TASK DETAILS - Once you have read the entries, please say how many lines hold the string "with", giving the number only.
Content starts
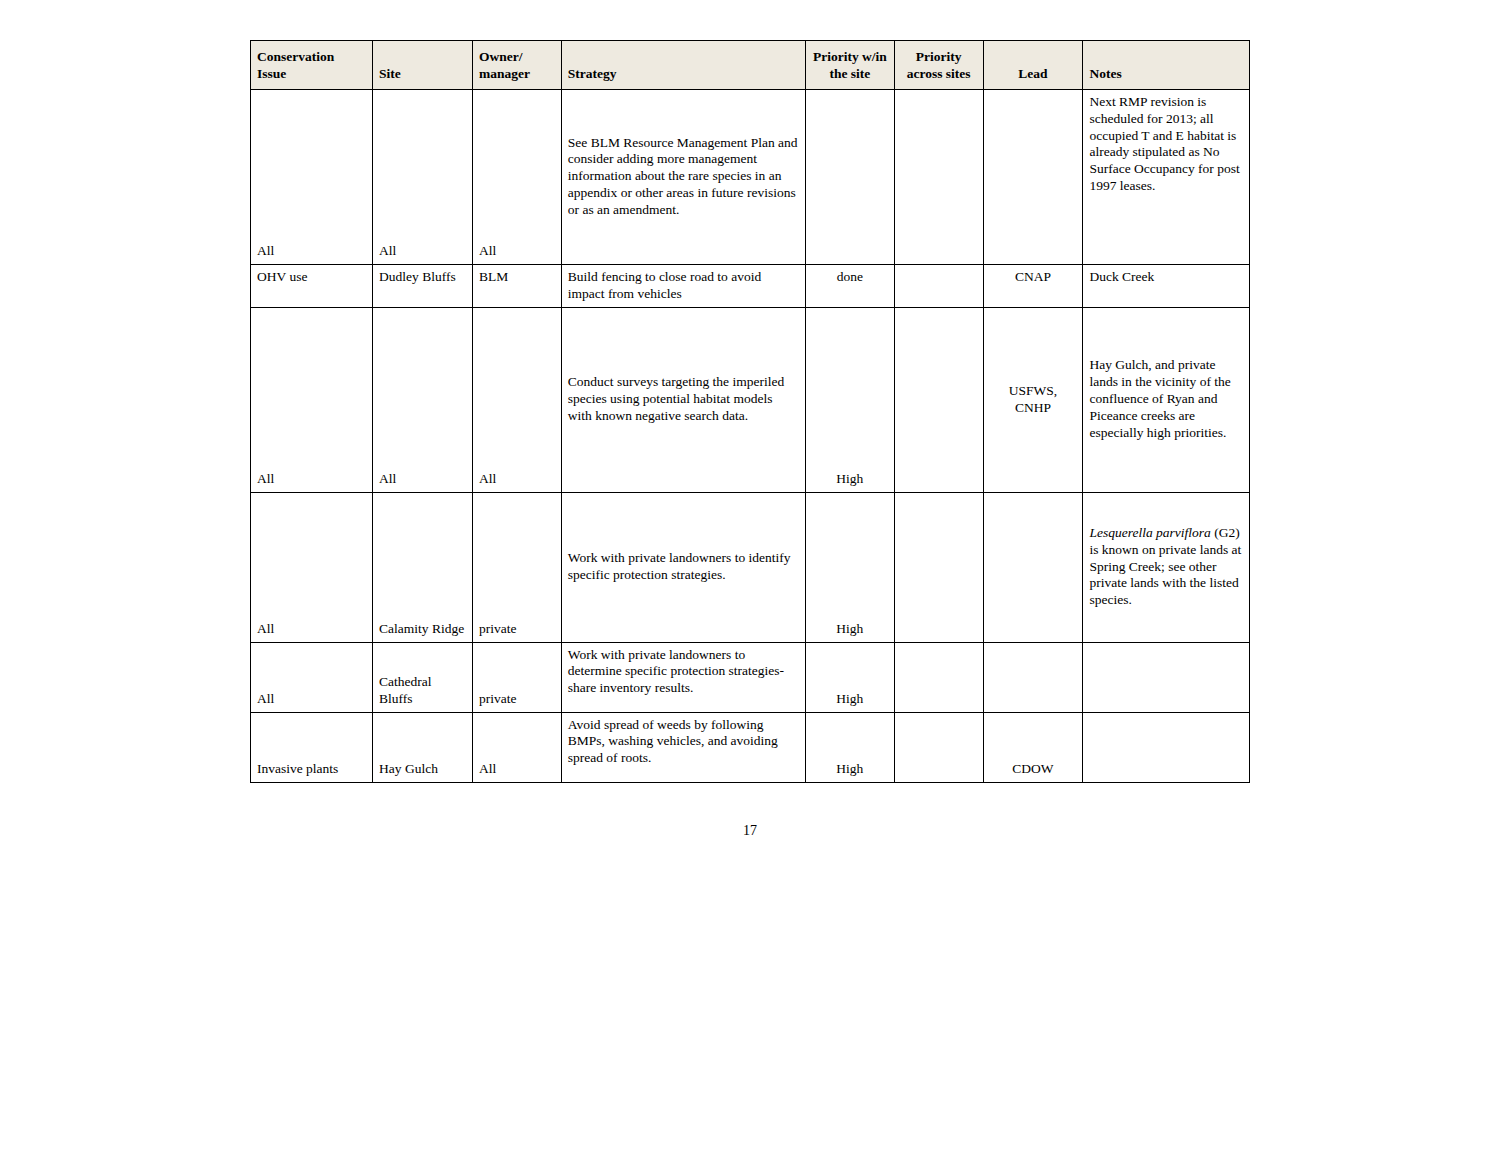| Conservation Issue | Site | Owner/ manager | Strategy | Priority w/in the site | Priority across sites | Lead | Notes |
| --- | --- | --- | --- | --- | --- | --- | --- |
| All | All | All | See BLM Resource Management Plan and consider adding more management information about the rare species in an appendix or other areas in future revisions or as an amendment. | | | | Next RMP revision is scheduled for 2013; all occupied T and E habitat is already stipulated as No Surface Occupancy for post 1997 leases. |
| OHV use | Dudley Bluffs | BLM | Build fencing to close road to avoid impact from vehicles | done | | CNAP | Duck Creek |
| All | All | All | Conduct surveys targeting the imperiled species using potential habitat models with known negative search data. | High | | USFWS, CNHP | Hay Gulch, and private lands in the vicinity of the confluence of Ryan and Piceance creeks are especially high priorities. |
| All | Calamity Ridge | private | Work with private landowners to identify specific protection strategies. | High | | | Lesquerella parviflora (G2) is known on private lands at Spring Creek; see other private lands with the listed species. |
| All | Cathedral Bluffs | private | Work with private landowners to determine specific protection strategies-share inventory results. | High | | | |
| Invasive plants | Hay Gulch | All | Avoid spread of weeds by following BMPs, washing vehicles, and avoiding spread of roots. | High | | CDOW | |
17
Content ends
WORKED SOLUTION - 3